(Beginning of Information shown)
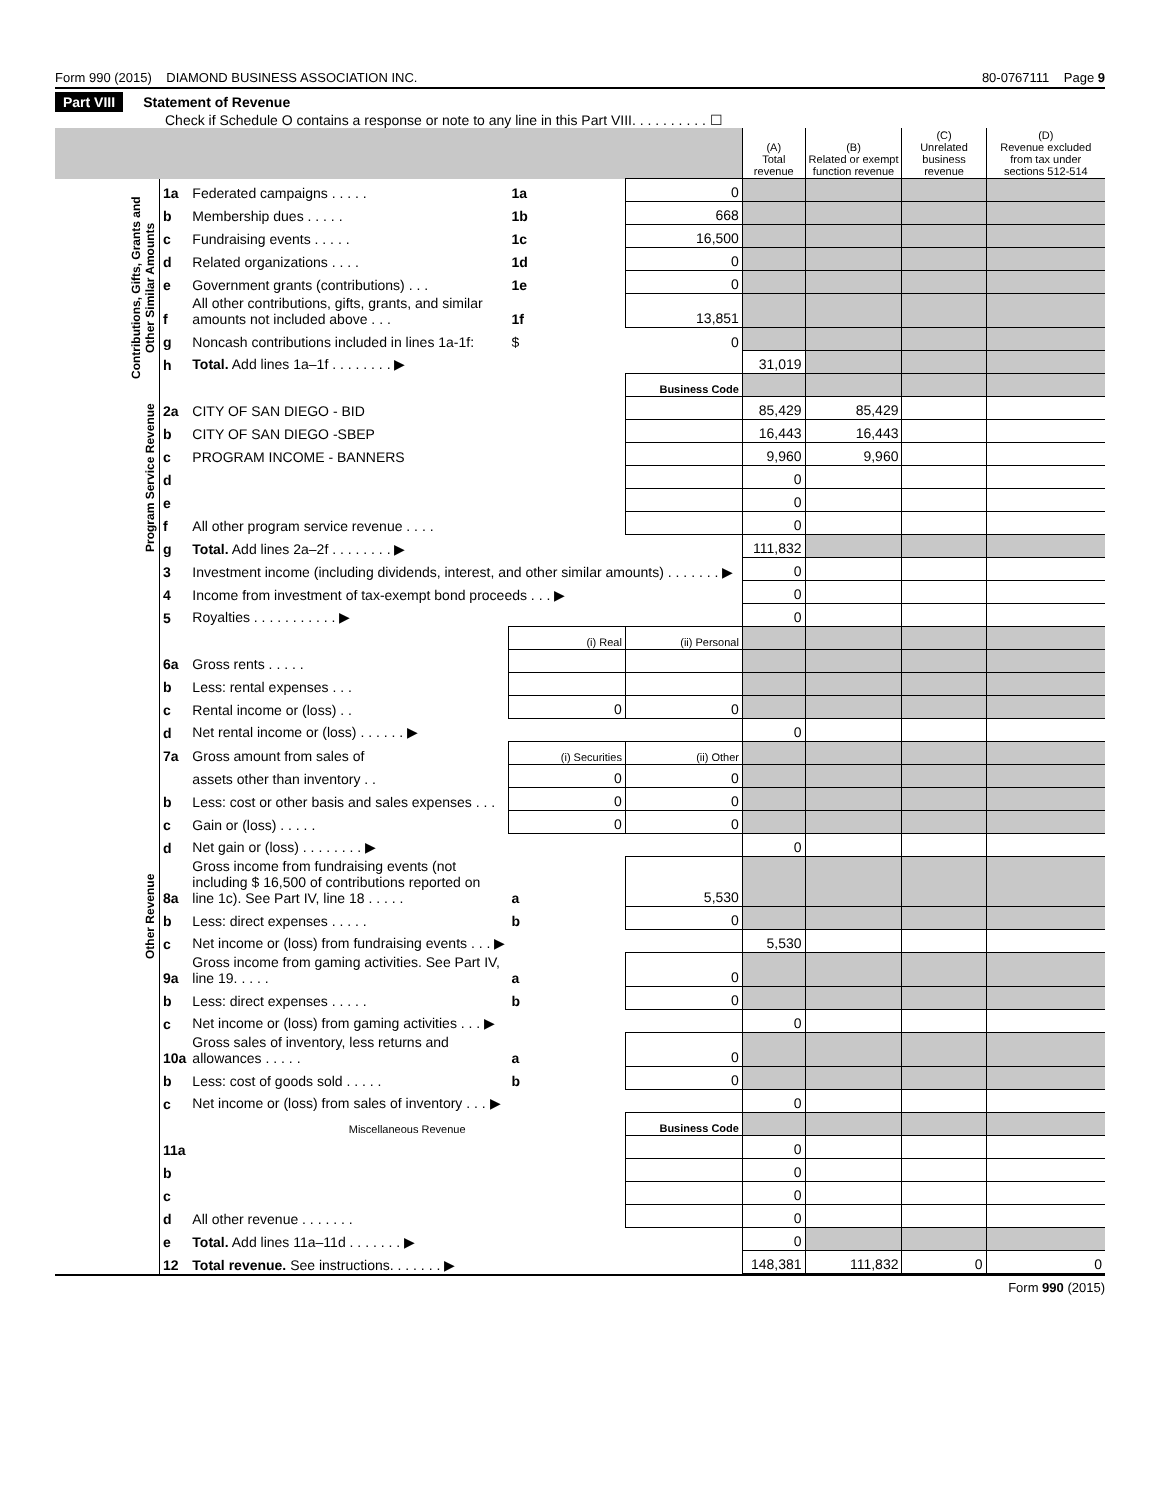Form 990 (2015) DIAMOND BUSINESS ASSOCIATION INC. 80-0767111 Page 9
Part VIII Statement of Revenue
Check if Schedule O contains a response or note to any line in this Part VIII. . . . . . . . . . ☐
| | | | | | (A) Total revenue | (B) Related or exempt function revenue | (C) Unrelated business revenue | (D) Revenue excluded from tax under sections 512-514 |
| --- | --- | --- | --- | --- | --- | --- | --- | --- |
| Contributions, Gifts, Grants and Other Similar Amounts | 1a | Federated campaigns . . . . . | 1a | 0 | | | | |
| | b | Membership dues . . . . . | 1b | 668 | | | | |
| | c | Fundraising events . . . . . | 1c | 16,500 | | | | |
| | d | Related organizations . . . . | 1d | 0 | | | | |
| | e | Government grants (contributions) . . . | 1e | 0 | | | | |
| | f | All other contributions, gifts, grants, and similar amounts not included above . . . | 1f | 13,851 | | | | |
| | g | Noncash contributions included in lines 1a-1f: | $ | 0 | | | | |
| | h | Total. Add lines 1a–1f . . . . . . . . ▶ | | | 31,019 | | | |
| | | | | Business Code | | | | |
| Program Service Revenue | 2a | CITY OF SAN DIEGO - BID | | | 85,429 | 85,429 | | |
| | b | CITY OF SAN DIEGO -SBEP | | | 16,443 | 16,443 | | |
| | c | PROGRAM INCOME - BANNERS | | | 9,960 | 9,960 | | |
| | d | | | | 0 | | | |
| | e | | | | 0 | | | |
| | f | All other program service revenue . . . . | | | 0 | | | |
| | g | Total. Add lines 2a–2f . . . . . . . . ▶ | | | 111,832 | | | |
| Other Revenue | 3 | Investment income (including dividends, interest, and other similar amounts) . . . . . . . ▶ | | | 0 | | | |
| | 4 | Income from investment of tax-exempt bond proceeds . . . ▶ | | | 0 | | | |
| | 5 | Royalties . . . . . . . . . . . ▶ | | | 0 | | | |
| | | | (i) Real | (ii) Personal | | | | |
| | 6a | Gross rents . . . . . | | | | | | |
| | b | Less: rental expenses . . . | | | | | | |
| | c | Rental income or (loss) . . | 0 | 0 | | | | |
| | d | Net rental income or (loss) . . . . . . ▶ | | | 0 | | | |
| | 7a | Gross amount from sales of | (i) Securities | (ii) Other | | | | |
| | | assets other than inventory . . | 0 | 0 | | | | |
| | b | Less: cost or other basis and sales expenses . . . | 0 | 0 | | | | |
| | c | Gain or (loss) . . . . . | 0 | 0 | | | | |
| | d | Net gain or (loss) . . . . . . . . ▶ | | | 0 | | | |
| | 8a | Gross income from fundraising events (not including $ 16,500 of contributions reported on line 1c). See Part IV, line 18 . . . . . | a | 5,530 | | | | |
| | b | Less: direct expenses . . . . . | b | 0 | | | | |
| | c | Net income or (loss) from fundraising events . . . ▶ | | | 5,530 | | | |
| | 9a | Gross income from gaming activities. See Part IV, line 19. . . . . | a | 0 | | | | |
| | b | Less: direct expenses . . . . . | b | 0 | | | | |
| | c | Net income or (loss) from gaming activities . . . ▶ | | | 0 | | | |
| | 10a | Gross sales of inventory, less returns and allowances . . . . . | a | 0 | | | | |
| | b | Less: cost of goods sold . . . . . | b | 0 | | | | |
| | c | Net income or (loss) from sales of inventory . . . ▶ | | | 0 | | | |
| | | Miscellaneous Revenue | | Business Code | | | | |
| | 11a | | | | 0 | | | |
| | b | | | | 0 | | | |
| | c | | | | 0 | | | |
| | d | All other revenue . . . . . . . | | | 0 | | | |
| | e | Total. Add lines 11a–11d . . . . . . . ▶ | | | 0 | | | |
| | 12 | Total revenue. See instructions. . . . . . . ▶ | | | 148,381 | 111,832 | 0 | 0 |
Form 990 (2015)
(End of Information shown)
Exercise description:
Give again exactly, and only, the lines above starting at the one with "85,429 | | |" and ending at the one with "(loss) from fundraising".

Your solution:
| Program Service Revenue | 2a | CITY OF SAN DIEGO - BID | | | 85,429 | 85,429 | | |
| | b | CITY OF SAN DIEGO -SBEP | | | 16,443 | 16,443 | | |
| | c | PROGRAM INCOME - BANNERS | | | 9,960 | 9,960 | | |
| | d | | | | 0 | | | |
| | e | | | | 0 | | | |
| | f | All other program service revenue . . . . | | | 0 | | | |
| | g | Total. Add lines 2a–2f . . . . . . . . ▶ | | | 111,832 | | | |
| Other Revenue | 3 | Investment income (including dividends, interest, and other similar amounts) . . . . . . . ▶ | | | 0 | | | |
| | 4 | Income from investment of tax-exempt bond proceeds . . . ▶ | | | 0 | | | |
| | 5 | Royalties . . . . . . . . . . . ▶ | | | 0 | | | |
| | | | (i) Real | (ii) Personal | | | | |
| | 6a | Gross rents . . . . . | | | | | | |
| | b | Less: rental expenses . . . | | | | | | |
| | c | Rental income or (loss) . . | 0 | 0 | | | | |
| | d | Net rental income or (loss) . . . . . . ▶ | | | 0 | | | |
| | 7a | Gross amount from sales of | (i) Securities | (ii) Other | | | | |
| | | assets other than inventory . . | 0 | 0 | | | | |
| | b | Less: cost or other basis and sales expenses . . . | 0 | 0 | | | | |
| | c | Gain or (loss) . . . . . | 0 | 0 | | | | |
| | d | Net gain or (loss) . . . . . . . . ▶ | | | 0 | | | |
| | 8a | Gross income from fundraising events (not including $ 16,500 of contributions reported on line 1c). See Part IV, line 18 . . . . . | a | 5,530 | | | | |
| | b | Less: direct expenses . . . . . | b | 0 | | | | |
| | c | Net income or (loss) from fundraising events . . . ▶ | | | 5,530 | | | |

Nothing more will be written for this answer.